§ **Da svolgere**
**a.** Nel testo su Ulassai, a quale altitudine si trova la regione descritta?
**b.** Prosegui il testo su Ulassai a partire dall'ultima frase riportata.

§ **Testo fornito**
Davvero un amore a prima vista quello per Ulassai; in questa storica regione a quasi 800 metri di altitudine, l'aria è frizzante e il panorama impressionante.

Piena di entusiasmo, continuo a salire sempre più su, fino a un piazzale da dove la vista spazia lontano, il Belvedere.

Mi sento in cima a un mondo di antichi totem, una storia geologica che ha avuto origine oltre 570 milioni di anni fa. Spostamenti e collisioni di continenti per milioni di secoli assemblarono quella piccola area che diventerà la Sardegna. Il magma incandescente si raffreddò lentamente e si formarono i graniti: ora, la storia affascinante di queste rocce è davanti ai miei occhi, carica di emozioni.


Mi accorgo che in un angolo del piazzale inizia un sentiero che si inoltra nel bosco. Una freccia indica il percorso, cammino senza più pensare, annuso l'aria satura di profumi, soprattutto l'odore del muschio umido che ricopre le pietre ed entra nelle narici lasciando un gusto amaro.

[Voci di dati memorizzate]

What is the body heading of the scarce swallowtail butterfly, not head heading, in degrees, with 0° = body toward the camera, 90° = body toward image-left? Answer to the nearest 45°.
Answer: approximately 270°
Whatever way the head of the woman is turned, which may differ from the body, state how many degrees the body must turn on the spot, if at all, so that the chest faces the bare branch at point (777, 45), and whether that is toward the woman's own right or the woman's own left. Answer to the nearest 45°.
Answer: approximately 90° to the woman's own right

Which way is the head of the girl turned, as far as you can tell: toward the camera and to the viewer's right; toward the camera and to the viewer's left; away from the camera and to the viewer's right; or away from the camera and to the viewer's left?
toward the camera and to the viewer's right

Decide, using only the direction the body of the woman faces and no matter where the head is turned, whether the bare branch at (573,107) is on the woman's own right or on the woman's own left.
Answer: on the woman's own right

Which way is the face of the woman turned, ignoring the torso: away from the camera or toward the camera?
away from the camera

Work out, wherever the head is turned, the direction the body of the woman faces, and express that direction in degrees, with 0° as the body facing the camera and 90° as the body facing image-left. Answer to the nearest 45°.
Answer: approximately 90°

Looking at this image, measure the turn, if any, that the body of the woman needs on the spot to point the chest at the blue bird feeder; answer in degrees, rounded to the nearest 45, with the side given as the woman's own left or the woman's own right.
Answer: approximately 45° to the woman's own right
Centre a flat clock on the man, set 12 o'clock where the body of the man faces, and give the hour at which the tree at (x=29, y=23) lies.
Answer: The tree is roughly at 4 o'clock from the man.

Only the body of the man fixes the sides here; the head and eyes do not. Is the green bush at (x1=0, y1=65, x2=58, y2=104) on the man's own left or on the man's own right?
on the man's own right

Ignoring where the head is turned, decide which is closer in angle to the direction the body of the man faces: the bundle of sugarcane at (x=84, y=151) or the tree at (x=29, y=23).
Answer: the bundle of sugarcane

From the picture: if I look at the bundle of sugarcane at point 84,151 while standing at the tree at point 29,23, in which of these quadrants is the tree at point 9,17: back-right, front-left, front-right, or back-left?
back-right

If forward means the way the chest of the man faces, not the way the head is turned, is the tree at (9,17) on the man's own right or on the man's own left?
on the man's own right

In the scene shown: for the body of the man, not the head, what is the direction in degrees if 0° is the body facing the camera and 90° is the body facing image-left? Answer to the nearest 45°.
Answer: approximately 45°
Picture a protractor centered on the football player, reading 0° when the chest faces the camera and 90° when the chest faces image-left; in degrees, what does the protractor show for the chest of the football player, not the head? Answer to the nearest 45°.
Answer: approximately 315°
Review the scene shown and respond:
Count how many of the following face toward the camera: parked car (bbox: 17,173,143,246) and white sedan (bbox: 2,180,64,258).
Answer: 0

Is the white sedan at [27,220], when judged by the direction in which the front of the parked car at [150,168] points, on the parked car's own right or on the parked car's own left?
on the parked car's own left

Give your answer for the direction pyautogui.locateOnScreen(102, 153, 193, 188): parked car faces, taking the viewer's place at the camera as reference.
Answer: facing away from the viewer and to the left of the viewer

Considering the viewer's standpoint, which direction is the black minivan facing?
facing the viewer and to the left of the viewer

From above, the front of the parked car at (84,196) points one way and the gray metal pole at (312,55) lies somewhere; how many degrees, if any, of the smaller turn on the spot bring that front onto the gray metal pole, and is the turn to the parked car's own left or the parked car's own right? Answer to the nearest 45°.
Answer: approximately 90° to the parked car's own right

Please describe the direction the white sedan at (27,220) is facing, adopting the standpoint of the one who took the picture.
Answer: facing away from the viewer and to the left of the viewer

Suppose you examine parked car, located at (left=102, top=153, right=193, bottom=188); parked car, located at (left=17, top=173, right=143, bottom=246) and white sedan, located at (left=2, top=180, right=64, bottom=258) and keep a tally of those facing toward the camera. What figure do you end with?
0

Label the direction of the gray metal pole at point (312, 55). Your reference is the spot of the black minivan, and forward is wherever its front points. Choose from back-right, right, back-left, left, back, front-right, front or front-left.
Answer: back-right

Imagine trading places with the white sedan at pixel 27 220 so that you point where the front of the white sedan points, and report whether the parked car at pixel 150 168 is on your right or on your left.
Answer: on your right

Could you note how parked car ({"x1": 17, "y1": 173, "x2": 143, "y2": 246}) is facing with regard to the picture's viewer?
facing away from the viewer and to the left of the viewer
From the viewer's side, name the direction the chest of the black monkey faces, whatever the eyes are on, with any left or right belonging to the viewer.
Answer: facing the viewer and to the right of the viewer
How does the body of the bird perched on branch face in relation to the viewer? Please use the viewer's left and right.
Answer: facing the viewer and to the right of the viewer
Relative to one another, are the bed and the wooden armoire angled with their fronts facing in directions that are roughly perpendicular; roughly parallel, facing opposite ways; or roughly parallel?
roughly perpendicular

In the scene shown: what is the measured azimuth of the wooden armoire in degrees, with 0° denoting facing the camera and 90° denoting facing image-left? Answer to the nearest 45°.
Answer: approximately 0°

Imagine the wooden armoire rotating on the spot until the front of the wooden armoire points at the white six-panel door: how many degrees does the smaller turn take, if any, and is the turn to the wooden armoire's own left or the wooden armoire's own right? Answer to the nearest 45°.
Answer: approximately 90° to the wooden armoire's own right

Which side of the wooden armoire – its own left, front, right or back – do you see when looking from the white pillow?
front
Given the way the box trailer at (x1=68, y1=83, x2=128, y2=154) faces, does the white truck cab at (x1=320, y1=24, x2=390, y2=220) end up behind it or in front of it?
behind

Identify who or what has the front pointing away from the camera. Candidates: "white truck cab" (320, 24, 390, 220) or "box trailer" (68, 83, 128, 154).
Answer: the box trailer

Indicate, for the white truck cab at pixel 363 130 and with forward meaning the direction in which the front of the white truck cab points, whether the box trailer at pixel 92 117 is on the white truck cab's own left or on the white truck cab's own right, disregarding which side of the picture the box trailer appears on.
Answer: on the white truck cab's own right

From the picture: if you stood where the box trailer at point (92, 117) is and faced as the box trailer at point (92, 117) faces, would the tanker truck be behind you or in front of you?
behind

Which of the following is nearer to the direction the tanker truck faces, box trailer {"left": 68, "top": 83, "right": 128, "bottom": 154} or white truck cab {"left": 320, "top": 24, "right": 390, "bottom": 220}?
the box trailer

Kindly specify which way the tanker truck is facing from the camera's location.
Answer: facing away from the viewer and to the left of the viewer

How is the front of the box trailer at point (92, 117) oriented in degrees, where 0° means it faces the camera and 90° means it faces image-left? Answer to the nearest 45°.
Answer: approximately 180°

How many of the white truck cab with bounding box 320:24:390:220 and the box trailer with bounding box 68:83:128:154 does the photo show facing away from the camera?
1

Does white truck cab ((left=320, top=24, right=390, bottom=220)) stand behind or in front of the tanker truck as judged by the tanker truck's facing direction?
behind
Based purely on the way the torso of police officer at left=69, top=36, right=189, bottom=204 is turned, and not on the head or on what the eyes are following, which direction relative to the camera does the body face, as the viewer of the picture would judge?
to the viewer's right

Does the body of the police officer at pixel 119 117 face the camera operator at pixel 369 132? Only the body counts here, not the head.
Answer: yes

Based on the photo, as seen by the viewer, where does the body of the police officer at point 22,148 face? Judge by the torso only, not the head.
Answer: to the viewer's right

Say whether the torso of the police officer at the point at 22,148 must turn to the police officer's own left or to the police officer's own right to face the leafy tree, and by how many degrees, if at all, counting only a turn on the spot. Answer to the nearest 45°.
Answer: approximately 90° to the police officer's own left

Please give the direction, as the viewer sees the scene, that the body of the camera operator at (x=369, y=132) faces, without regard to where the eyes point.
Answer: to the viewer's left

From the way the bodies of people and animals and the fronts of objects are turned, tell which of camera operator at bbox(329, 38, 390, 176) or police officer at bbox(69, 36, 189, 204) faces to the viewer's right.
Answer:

§ **Risposte fornite**
**a.** A quasi 800 metri di altitudine.

**b.**
Passo dopo passo la mente si libera dai pensieri e si fa più chiara la percezione di essere tra amici, che possono sentire le mie emozioni e parteciparvi. Gli alberi intorno a me sono una folla indaffarata nella loro inarrestabile attività tra cielo e terra e tra di loro, se chiudo gli occhi mi sembra quasi di sentir scorrere sotto i miei piedi lo scambio di nutrienti e carbonio che avviene tra le radici di tutto il bosco. Mi siedo su una roccia, li guardo uno ad uno e li ringrazio di produrre l'ossigeno che serve a noi, inconsapevoli, ingrati Umani, per vivere.

Sono decisa a non ripartire subito come era previsto e anche se non avrò abbastanza tempo per fare i trekking di cui mi hanno parlato con entusiasmo una coppia di ragazzi tedeschi incontrati al bar, voglio comunque cercare un rifugio qui e scoprire di più di questo borgo. Lo trovo in una bella camera con grandi finestre, nell'unico albergo di U lassai, il Su Marmuri.


Oggi, come sempre, salgo in auto e mi avvio verso non-so-dove, un cancello dipinto d'azzurro con tre lettere appare dopo qualche chilometro, é la chiesetta campestre di Santa Barbara.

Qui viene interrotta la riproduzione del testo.